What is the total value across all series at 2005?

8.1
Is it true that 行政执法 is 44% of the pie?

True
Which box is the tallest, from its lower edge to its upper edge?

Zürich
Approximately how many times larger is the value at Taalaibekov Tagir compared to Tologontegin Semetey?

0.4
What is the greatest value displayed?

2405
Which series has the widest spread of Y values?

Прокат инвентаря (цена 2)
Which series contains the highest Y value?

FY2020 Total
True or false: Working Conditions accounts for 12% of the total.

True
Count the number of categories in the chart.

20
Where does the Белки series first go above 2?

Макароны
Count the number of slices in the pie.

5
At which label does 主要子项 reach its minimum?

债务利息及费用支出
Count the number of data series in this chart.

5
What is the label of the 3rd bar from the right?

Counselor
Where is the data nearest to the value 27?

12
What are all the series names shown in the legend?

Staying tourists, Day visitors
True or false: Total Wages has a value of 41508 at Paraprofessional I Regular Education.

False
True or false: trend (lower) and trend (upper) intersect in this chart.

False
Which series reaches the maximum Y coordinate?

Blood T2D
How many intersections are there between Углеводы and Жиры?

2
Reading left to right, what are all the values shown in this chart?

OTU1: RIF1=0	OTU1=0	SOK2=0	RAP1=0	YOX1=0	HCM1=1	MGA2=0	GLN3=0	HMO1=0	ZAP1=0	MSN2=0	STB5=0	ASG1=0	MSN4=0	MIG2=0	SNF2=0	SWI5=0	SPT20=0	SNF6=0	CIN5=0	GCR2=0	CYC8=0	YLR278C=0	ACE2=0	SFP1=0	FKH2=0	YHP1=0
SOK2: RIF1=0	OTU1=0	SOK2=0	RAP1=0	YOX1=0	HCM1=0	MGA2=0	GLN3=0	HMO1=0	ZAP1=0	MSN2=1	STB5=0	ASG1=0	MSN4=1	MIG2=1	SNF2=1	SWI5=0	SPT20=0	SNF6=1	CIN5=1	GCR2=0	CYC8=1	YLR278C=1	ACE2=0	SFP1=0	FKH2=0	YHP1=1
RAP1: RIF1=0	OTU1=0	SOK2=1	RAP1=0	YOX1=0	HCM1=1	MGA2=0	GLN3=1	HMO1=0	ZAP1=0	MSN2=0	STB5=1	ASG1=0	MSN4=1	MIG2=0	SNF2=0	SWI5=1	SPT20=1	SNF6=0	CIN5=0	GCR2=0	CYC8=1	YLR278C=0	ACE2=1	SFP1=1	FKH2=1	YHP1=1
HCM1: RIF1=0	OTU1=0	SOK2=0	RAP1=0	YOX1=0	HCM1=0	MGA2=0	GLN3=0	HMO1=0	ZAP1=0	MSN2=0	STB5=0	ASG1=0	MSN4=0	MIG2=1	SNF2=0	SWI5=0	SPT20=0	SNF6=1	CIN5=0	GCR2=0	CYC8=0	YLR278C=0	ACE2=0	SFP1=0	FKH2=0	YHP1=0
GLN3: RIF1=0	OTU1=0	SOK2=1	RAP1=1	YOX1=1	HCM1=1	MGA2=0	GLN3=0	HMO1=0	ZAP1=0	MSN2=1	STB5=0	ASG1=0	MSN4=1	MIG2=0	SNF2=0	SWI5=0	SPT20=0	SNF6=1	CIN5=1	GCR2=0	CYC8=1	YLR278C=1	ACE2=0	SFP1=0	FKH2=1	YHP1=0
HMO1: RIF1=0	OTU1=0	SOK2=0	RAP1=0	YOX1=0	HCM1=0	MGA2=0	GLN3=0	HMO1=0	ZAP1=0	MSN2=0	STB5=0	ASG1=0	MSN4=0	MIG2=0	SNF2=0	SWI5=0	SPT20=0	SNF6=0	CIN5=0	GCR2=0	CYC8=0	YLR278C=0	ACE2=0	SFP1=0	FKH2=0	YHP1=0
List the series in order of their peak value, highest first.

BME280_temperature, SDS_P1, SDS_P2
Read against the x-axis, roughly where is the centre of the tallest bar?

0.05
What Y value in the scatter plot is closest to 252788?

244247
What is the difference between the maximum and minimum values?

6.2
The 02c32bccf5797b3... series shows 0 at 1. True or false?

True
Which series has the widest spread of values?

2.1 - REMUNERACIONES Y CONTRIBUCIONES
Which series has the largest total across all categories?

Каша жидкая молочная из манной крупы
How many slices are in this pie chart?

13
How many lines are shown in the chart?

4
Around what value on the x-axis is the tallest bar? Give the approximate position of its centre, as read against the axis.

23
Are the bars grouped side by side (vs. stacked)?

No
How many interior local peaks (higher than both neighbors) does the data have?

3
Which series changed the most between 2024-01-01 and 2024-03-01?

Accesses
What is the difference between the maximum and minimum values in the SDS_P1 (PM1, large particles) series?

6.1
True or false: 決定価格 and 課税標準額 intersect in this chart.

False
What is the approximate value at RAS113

# # # #

Give the lines of the material above as a JSON list of strings, one per line, skipping blank lines. Start with the very first line and stop after the line that contains "What is the greatest value displayed?".

ANSWER SPACE =
[
  "What is the total value across all series at 2005?",
  "8.1",
  "Is it true that 行政执法 is 44% of the pie?",
  "True",
  "Which box is the tallest, from its lower edge to its upper edge?",
  "Zürich",
  "Approximately how many times larger is the value at Taalaibekov Tagir compared to Tologontegin Semetey?",
  "0.4",
  "What is the greatest value displayed?"
]